Time is flying very fast like a wounded bird. Today, print journalists are facing countless challenges. Whether it’s media or social media everywhere there is an unjust control of some influential people. When we were working in Jang, there was not such an anarchy. Rather we can say that after Mir Sahib his youngest son Mir Shakil-ur-Rahman has adopted many of his father’s traits. Mir Shakil-ur-Rahman who is lovingly called MSR by his friends and colleagues, is not behind anyone in putting in hard work. Being a forward looking person, he always had a great passion to think ahead of his time, just like his father.
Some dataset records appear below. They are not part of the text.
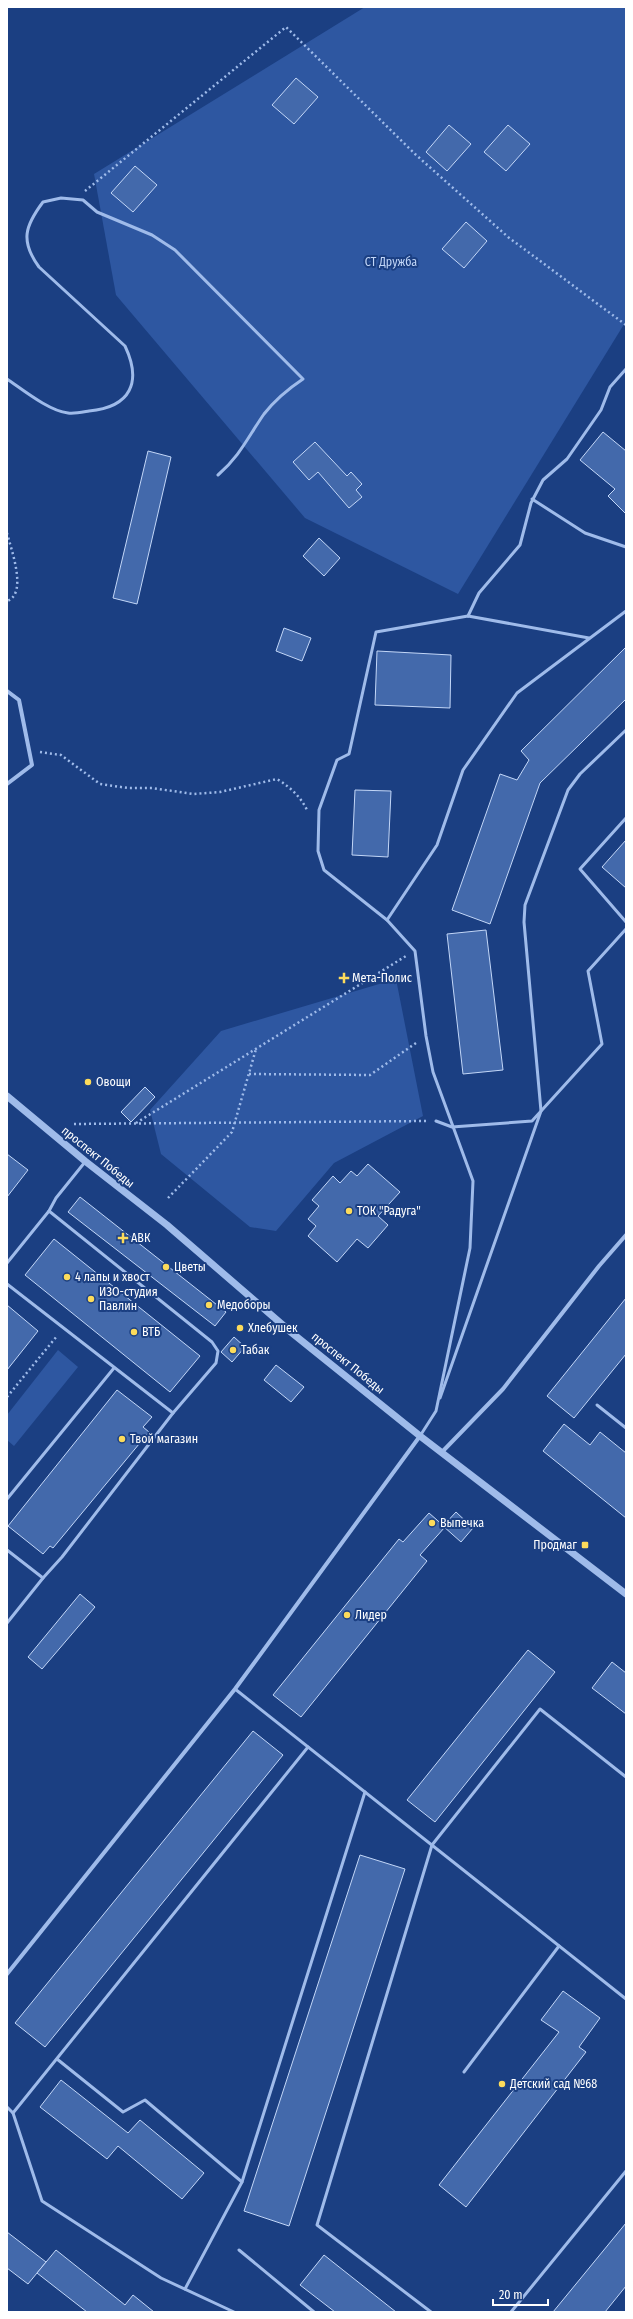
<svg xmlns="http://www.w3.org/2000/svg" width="633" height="2319" font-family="'Fira Sans Condensed',sans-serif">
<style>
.green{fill:#2e57a1}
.building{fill:#4369ab;stroke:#c3d7f8}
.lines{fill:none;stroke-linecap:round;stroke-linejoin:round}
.path{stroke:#9fbbea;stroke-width:2.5;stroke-dasharray:2 3;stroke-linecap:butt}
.service{stroke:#9fbbea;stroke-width:3}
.minor{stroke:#9fbbea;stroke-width:4}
.tertiary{stroke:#9fbbea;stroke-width:7}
.poi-dot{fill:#fcdb5b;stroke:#1b3f82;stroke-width:1.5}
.labels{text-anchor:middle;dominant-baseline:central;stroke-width:4;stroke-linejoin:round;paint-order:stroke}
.park-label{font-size:12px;fill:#c3d7f8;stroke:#1b3f82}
.poi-label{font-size:12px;fill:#fff;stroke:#1b3f82;text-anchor:start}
.street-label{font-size:12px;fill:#fff;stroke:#1b3f82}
</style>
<rect width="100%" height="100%" fill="#1b3f82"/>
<g class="green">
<path d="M365,7H626V321L458,594L305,518L116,295L94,174Z"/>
<path d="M396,979L423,1116L334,1163L276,1231L250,1227L161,1154L150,1110L221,1031Z"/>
<path d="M58,1350L78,1367L14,1446L7,1440V1415Z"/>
</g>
<g class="building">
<path d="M296,78L318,97L294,124L272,105Z"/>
<path d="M449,125L471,144L447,171L426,152Z"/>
<path d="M508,125L530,144L506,171L484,152Z"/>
<path d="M135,166L157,185L133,212L111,193Z"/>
<path d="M466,222L487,241L464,268L442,249Z"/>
<path d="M603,432L626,451V514L608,496L615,489L580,460Z"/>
<path d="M315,442L347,476L351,472L362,484L356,490L362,497L349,508L318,472L309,480L293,462Z"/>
<path d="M148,451L171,457L137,604L113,598Z"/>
<path d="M319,538L340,558L324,576L303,556Z"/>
<path d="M284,628L311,638L302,661L276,651Z"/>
<path d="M626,647V699L540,783L490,924L452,910L500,774L517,780L529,760L521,751Z"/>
<path d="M377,651L451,655L450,708L375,705Z"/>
<path d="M355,790L391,791L388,857L352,855Z"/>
<path d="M626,840V888L602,867Z"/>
<path d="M486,930L503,1070L463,1074L447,934Z"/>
<path d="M145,1087L155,1097L131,1122L121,1112Z"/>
<path d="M7,1154L28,1170L7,1197Z"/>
<path d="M368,1164L400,1192L378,1216L388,1225L368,1248L357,1239L337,1262L308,1236L316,1226L308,1219L319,1206L312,1200L333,1176L340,1183L351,1171L357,1176Z"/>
<path d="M80,1197L226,1312L215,1326L68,1212Z"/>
<path d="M54,1239L200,1356L170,1392L25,1275Z"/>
<path d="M626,1298V1354L574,1418L547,1396Z"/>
<path d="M7,1305L38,1331L7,1370Z"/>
<path d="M234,1337L245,1347L232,1362L221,1352Z"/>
<path d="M276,1365L304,1387L291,1402L264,1380Z"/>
<path d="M117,1390L152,1417L143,1427L149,1432L53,1548L50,1546L43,1554L8,1526Z"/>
<path d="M564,1424L590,1445L600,1432L626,1453V1518L543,1451Z"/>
<path d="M456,1512L473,1528L461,1542L443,1526Z"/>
<path d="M429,1513L445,1527L420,1555L427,1561L301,1717L273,1695L399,1539L403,1542Z"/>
<path d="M80,1594L95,1607L42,1669L28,1657Z"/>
<path d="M528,1650L555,1672L435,1822L407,1800Z"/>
<path d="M612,1662L626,1673V1714L592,1688Z"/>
<path d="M253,1731L283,1755L45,2047L15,2023Z"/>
<path d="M360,1855L405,1869L289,2226L244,2211Z"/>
<path d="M563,1991L600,2018L579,2047L586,2052L466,2207L439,2185L559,2032L541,2020Z"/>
<path d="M61,2080L128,2133L140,2120L204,2173L182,2199L118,2146L107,2159L40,2107Z"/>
<path d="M626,2223V2286L605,2312H553Z"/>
<path d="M7,2232L46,2262L28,2284L7,2268Z"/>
<path d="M56,2250L125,2305L133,2295L154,2312H87L37,2273Z"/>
<path d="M324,2255L396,2312H335L300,2285Z"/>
</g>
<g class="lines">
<g class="path">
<path d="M85,191L286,27L415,154L508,237L626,325"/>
<path d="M7,533C11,549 28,594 7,601"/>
<path d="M40,752L61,755L100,784L128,788H152L193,794L220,792L277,779C290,787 300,796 307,810"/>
<path d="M249,1074L370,1075L416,1043"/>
<path d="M136,1123L406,956"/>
<path d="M74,1124L426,1121"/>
<path d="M168,1198L232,1132L256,1049"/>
<path d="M7,1397L57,1336"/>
</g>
<g class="service">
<path d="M7,379C22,389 49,411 68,413C74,414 83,412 89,411C131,407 142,382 125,346L39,267C20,241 25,226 43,202L61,198L83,200L97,212L152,235L175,250L303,379C288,389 275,400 264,414C248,437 240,456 218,475"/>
<path d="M532,499L585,533L626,547"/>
<path d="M468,616L479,593L520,545L531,503L543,480L567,459L601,410L610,387L626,369"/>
<path d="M626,818L580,869L626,922"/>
<path d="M387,920L437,845L463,770L517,693L626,611"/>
<path d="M436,1121L452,1127L532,1121L602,1044L588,971L626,929"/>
<path d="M7,1263L49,1211"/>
<path d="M7,1284L173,1413L216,1363L218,1351L212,1342L49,1211L56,1198L85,1162"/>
<path d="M440,1398L541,1111L524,922L525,905L568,790L580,774L626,730"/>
<path d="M597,1405L626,1428"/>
<path d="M420,1436L436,1411L470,1248L473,1181L433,1072L426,1036L415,951L387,920L324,870L318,851L319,810L337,760L349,754L376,632L468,616L589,638"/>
<path d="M7,1499L114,1368"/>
<path d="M7,1550L43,1578L62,1557L173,1413"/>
<path d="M7,1623L43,1578"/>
<path d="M235,1689L626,1999"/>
<path d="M57,2059L123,2112L145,2100L242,2182"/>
<path d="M464,2072L559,1946"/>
<path d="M7,2107L13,2113L42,2201L161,2278L234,2312"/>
<path d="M13,2113L308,1747"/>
<path d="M239,2250L314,2312"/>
<path d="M185,2289L242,2182L365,1792"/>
<path d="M431,2312L317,2225L432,1845L540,1709L626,1777"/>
<path d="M511,2312L626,2171"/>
</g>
<g class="minor">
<path d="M7,691L19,700L32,765L7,784"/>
<path d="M442,1452L503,1389L599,1266L626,1235"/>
<path d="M7,1974L235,1689L420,1436"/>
</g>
<path class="tertiary" d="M7,1096L85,1161L167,1225L292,1333L420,1436L626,1594"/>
</g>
<g class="poi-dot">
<path d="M342 972h4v4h4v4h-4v4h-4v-4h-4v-4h4z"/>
<circle cx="88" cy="1082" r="4"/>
<circle cx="349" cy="1211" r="4"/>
<path d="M121 1232h4v4h4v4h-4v4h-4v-4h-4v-4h4z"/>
<circle cx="166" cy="1267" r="4"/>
<circle cx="67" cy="1277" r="4"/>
<circle cx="91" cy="1299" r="4"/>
<circle cx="209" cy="1305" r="4"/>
<circle cx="240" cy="1328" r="4"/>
<circle cx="134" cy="1332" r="4"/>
<circle cx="233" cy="1350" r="4"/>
<circle cx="122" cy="1439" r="4"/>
<circle cx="432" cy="1523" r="4"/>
<rect x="581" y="1541" width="8" height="8" rx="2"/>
<circle cx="347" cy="1615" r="4"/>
<circle cx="502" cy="2084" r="4"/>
</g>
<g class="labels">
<g class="park-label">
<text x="391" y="262">СТ Дружба</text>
</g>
<g class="poi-label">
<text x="352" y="978">Мета-Полис</text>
<text x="96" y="1082">Овощи</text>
<text x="357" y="1211">ТОК "Радуга"</text>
<text x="131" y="1238">АВК</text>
<text x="174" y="1267">Цветы</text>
<text x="75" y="1277">4 лапы и хвост</text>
<text x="99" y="1292">ИЗО-студия<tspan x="99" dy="14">Павлин</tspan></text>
<text x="217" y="1305">Медоборы</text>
<text x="248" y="1328">Хлебушек</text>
<text x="142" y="1332">ВТБ</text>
<text x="241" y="1350">Табак</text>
<text x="130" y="1439">Твой магазин</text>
<text x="440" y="1523">Выпечка</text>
<text x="577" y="1545" text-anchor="end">Продмаг</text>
<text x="355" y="1615">Лидер</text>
<text x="510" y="2084">Детский сад №68</text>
</g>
<g class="street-label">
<text transform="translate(98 1157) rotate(39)">проспект Победы</text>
<text transform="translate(348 1363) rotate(39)">проспект Победы</text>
</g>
</g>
<rect width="633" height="2319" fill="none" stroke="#ffffff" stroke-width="16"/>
<path d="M493 2299v6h55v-6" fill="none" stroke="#ffffff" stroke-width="2"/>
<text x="499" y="2299" font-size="12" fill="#ffffff" stroke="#1b3f82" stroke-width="3" paint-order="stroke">20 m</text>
</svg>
Had it not been so, neither Jang Lahore would have been published nor would the publication of MAG have been a reality.

Mir Sahib was a gem collector. He would go extra miles to make intelligent and experienced journalists part of his organization and would meet all their demands because he believed that only satisfied and happy employees can give their best to the organisation. I am fortunate to have worked in those good times with him and undoubtedly it was a pleasant experience.

Today, when a number of newspapers are being published from different cities of the country, the importance of Jang newspaper is still intact. Whether the management of Jang comes under fire by court of law or any accountability forum, this newspaper and its sister publications stand tall, facing all challenges with pride. This is the result of the hard work and pure intention of an “Iron man” who the world knows as Mir Khalil-ur-Rahman.

Today, journalism is in need of a personality like Mir Sahib but is it possible?